+++ THE DATA +++
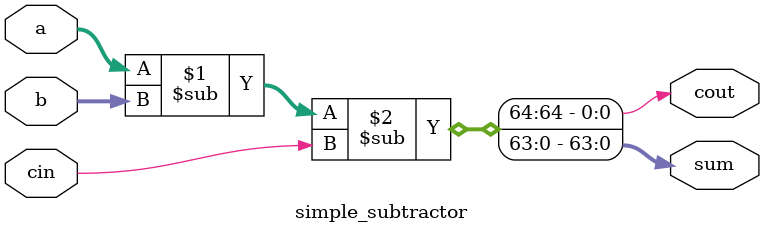
<source format=v>
`timescale 1ns / 1ps


module simple_subtractor(
    input [63:0] a,b,
    input cin,
    output [63:0] sum,
    output cout
    );
    assign {cout, sum} = a - b - cin;
endmodule

</source>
+++
▶ PROBLEM REQUIREMENTS: Please repeat each line from the one with "output cout" through the last line of the data above, and add nothing.

▶ TASK SOLUTION:
    output cout
    );
    assign {cout, sum} = a - b - cin;
endmodule

</source>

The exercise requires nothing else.